For each line of the data that includes the word "down", copy the line.

> _Source data_
++++++
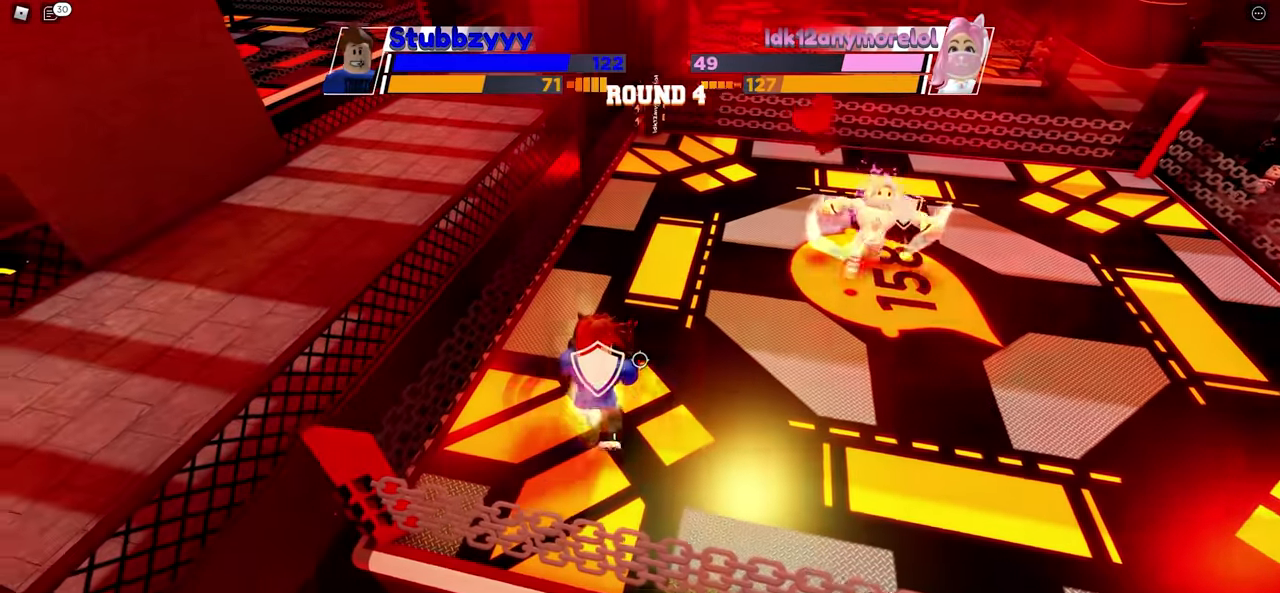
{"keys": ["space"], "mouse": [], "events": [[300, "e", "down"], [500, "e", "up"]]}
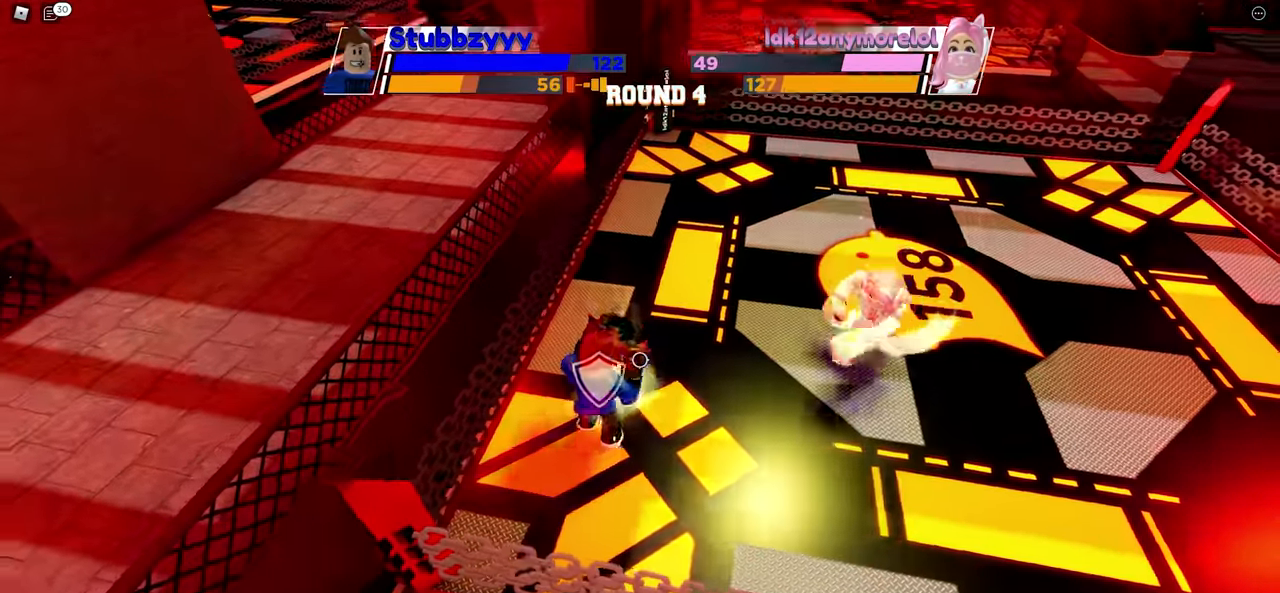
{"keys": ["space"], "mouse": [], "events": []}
++++++
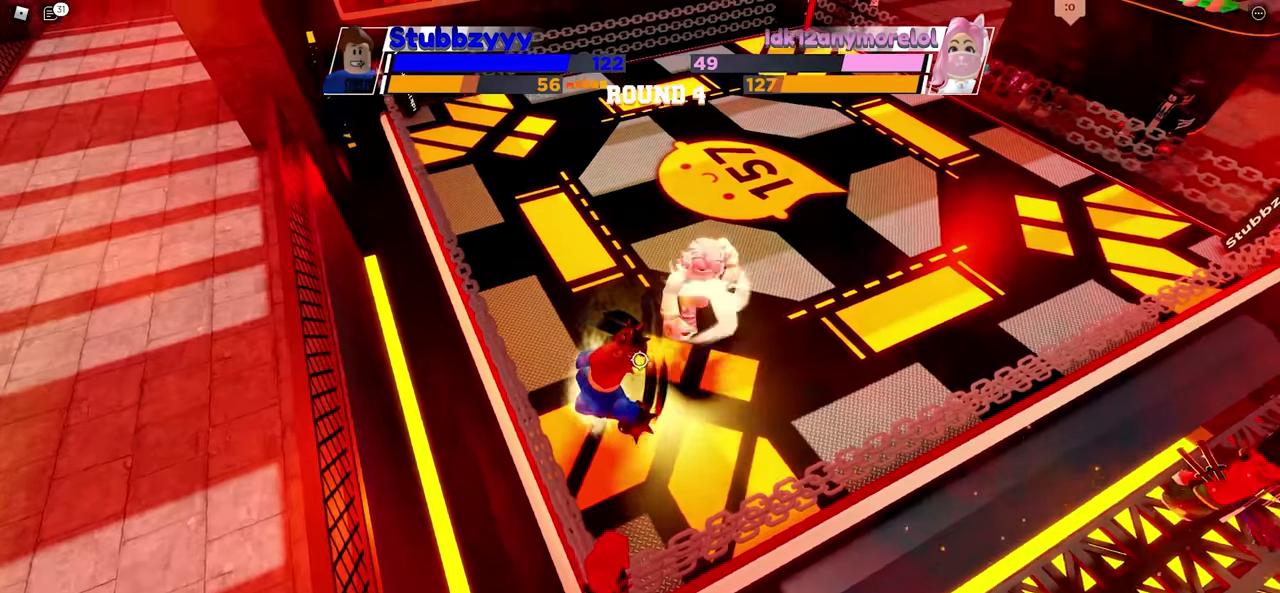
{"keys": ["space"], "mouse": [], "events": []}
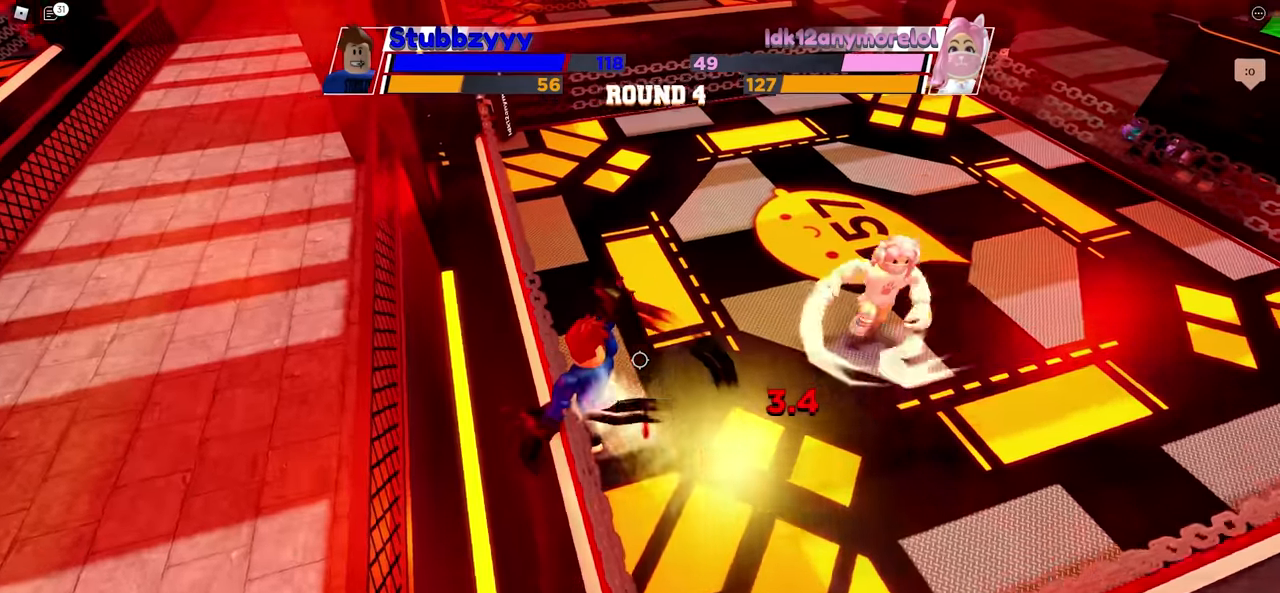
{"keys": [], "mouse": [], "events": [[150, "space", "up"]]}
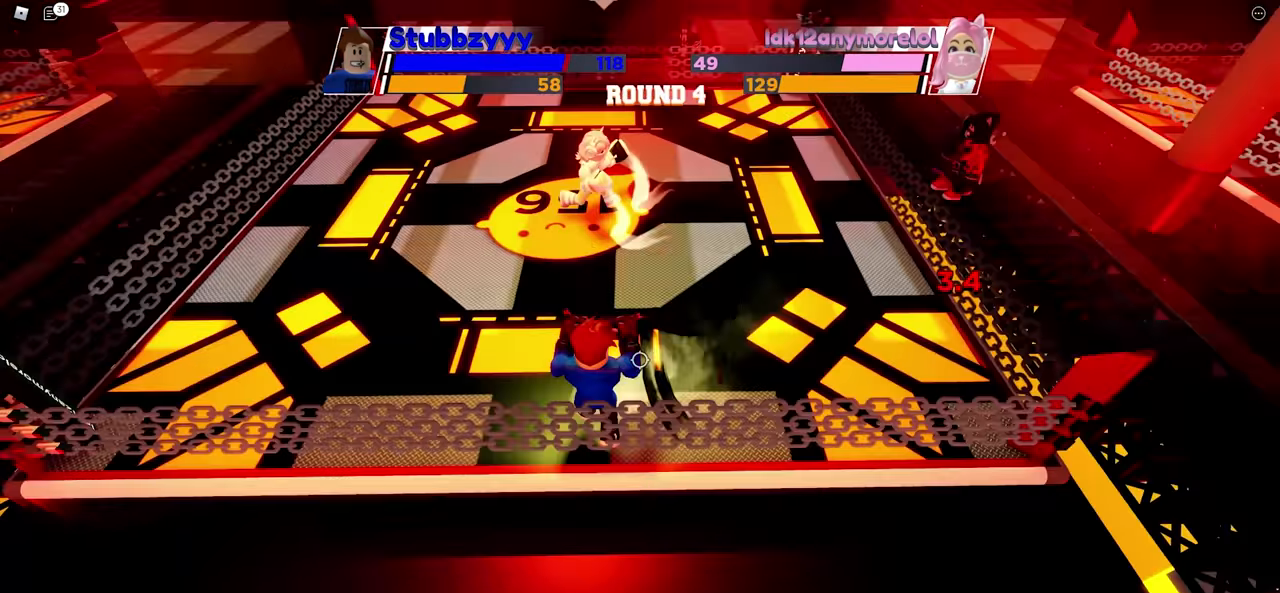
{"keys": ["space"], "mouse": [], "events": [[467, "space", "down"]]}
++++++
> _Written reply_
{"keys": ["space"], "mouse": [], "events": [[300, "e", "down"], [500, "e", "up"]]}
{"keys": ["space"], "mouse": [], "events": [[467, "space", "down"]]}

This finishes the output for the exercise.